Parava. “Mãe, me fala uma coisa, história de que povo é o seu?” Nossa, pergunta inesperada. A Lavínia tinha isso de ser surpreendente! Qual história? Tinha que pensar pra dar resposta boa agora. Ãh... Moçambique! Ela conhecia? Era a terra do vovô, ficava na África. Teve ocupação de europeus lá, e um dia se lutou por liberdade mas quando conseguiu, o país era muito dividido e teve uma guerra civil... Te dou um livro que conte melhor do que eu, amor! “Ah, África eu sei um pouco... o Tio-Zigue que me contou, ele também é de lá...” Como assim?

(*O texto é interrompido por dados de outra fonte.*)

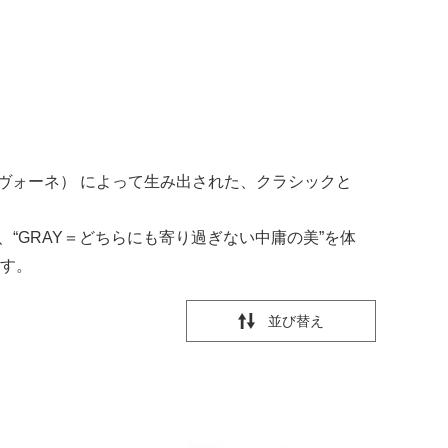
ラ・ナヴォーネ） によって生み出された、クラシックと
“GRAY＝どちらにも寄り過ぎない中庸の美”を体
す。
並び替え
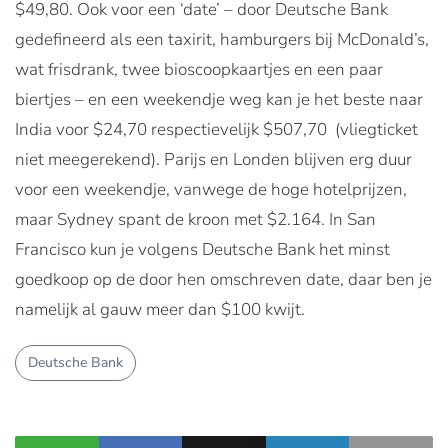
$49,80. Ook voor een ‘date’ – door Deutsche Bank
gedefineerd als een taxirit, hamburgers bij McDonald’s,
wat frisdrank, twee bioscoopkaartjes en een paar
biertjes – en een weekendje weg kan je het beste naar
India voor $24,70 respectievelijk $507,70 (vliegticket
niet meegerekend). Parijs en Londen blijven erg duur
voor een weekendje, vanwege de hoge hotelprijzen,
maar Sydney spant de kroon met $2.164. In San
Francisco kun je volgens Deutsche Bank het minst
goedkoop op de door hen omschreven date, daar ben je
namelijk al gauw meer dan $100 kwijt.
Deutsche Bank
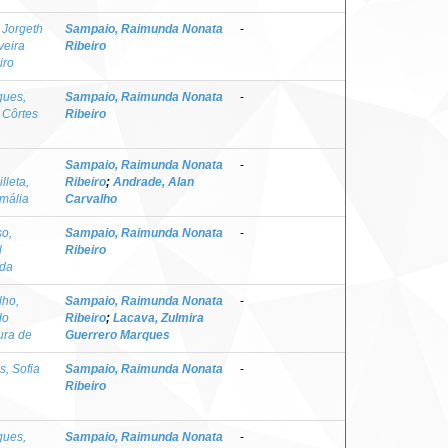
 Jorgeth
Sampaio, Raimunda Nonata
-
veira
Ribeiro
iro
gues,
Sampaio, Raimunda Nonata
-
 Côrtes
Ribeiro
Sampaio, Raimunda Nonata
-
lleta,
Ribeiro
;
Andrade, Alan
mália
Carvalho
so,
Sampaio, Raimunda Nonata
-
l
Ribeiro
da
lho,
Sampaio, Raimunda Nonata
-
do
Ribeiro
;
Lacava, Zulmira
ura de
Guerrero Marques
s, Sofia
Sampaio, Raimunda Nonata
-
Ribeiro
gues,
Sampaio, Raimunda Nonata
-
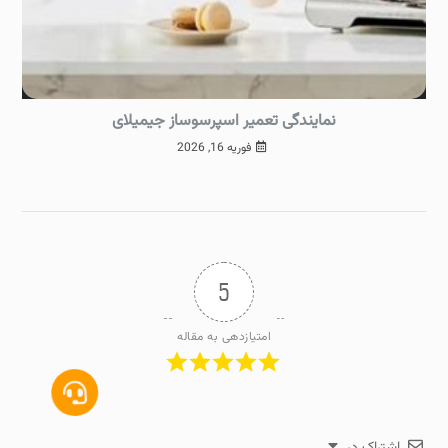
نمایندگی تعمیر اسپرسوساز جیمیلای
فوریه 16, 2026
5
امتیازدهی به مقاله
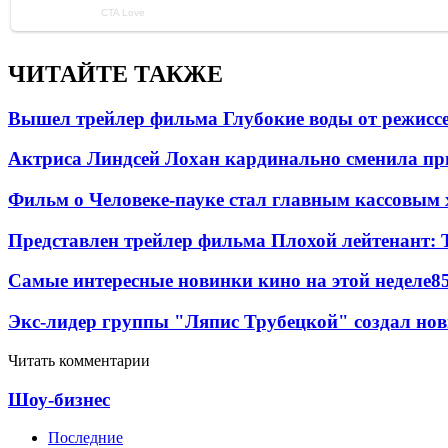
ЧИТАЙТЕ ТАКЖЕ
Вышел трейлер фильма Глубокие воды от режисс
Актриса Линдсей Лохан кардинально сменила пр
Фильм о Человеке-пауке стал главным кассовым 
Представлен трейлер фильма Плохой лейтенант: 
Самые интересные новинки кино на этой неделе
8
Экс-лидер группы "Ляпис Трубецкой" создал но
Читать комментарии
Шоу-бизнес
Последние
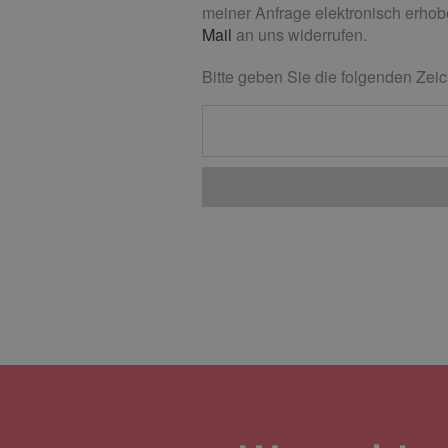
meiner Anfrage elektronisch erhobe
Mail
an uns widerrufen.
Bitte geben Sie die folgenden Zeic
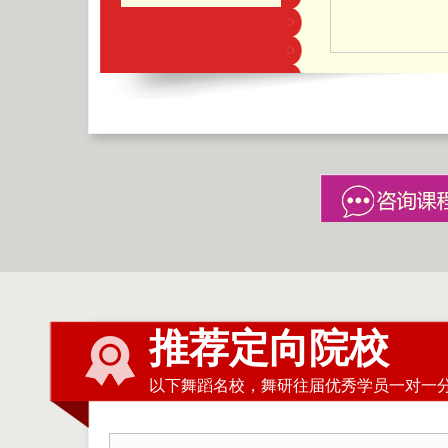
推荐定向院校
以下舞蹈名校，舞研往届优秀学员一对一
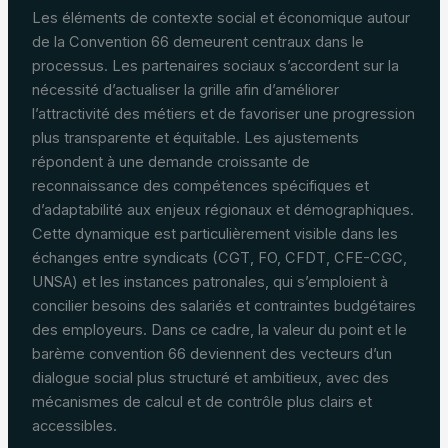
Les éléments de contexte social et économique autour
de la Convention 66 demeurent centraux dans le
processus. Les partenaires sociaux s’accordent sur la
nécessité d’actualiser la grille afin d’améliorer
l’attractivité des métiers et de favoriser une progression
plus transparente et équitable. Les ajustements
répondent à une demande croissante de
reconnaissance des compétences spécifiques et
d’adaptabilité aux enjeux régionaux et démographiques.
Cette dynamique est particulièrement visible dans les
échanges entre syndicats (CGT, FO, CFDT, CFE-CGC,
UNSA) et les instances patronales, qui s’emploient à
concilier besoins des salariés et contraintes budgétaires
des employeurs. Dans ce cadre, la valeur du point et le
barème convention 66 deviennent des vecteurs d’un
dialogue social plus structuré et ambitieux, avec des
mécanismes de calcul et de contrôle plus clairs et
accessibles.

Ele contava a vida dele pra ela? Como tinha sido isso? Ele nunca falava pra Livi e nem pro Jac... A Lavínia ria, carinha de orgulhosa por ter um segredo com ele. “Ele contou só pra mim porque eu obriguei...” – ria – “...e eu não posso contar, só se ele deixar. Mas ele é dum lugar da África, é Senegal, mas ele foi depois pra África do Sul e Moçambique também, daí ele veio pro Brasil. É isso”. Olívia não achava que era verdade, o Sea tinha milhares e milhares de mitos fundadores da própria personalidade, mas achou esse especialmente bonito e esteve feliz por saber que havia uma ótima razão pra estar junto pra sempre.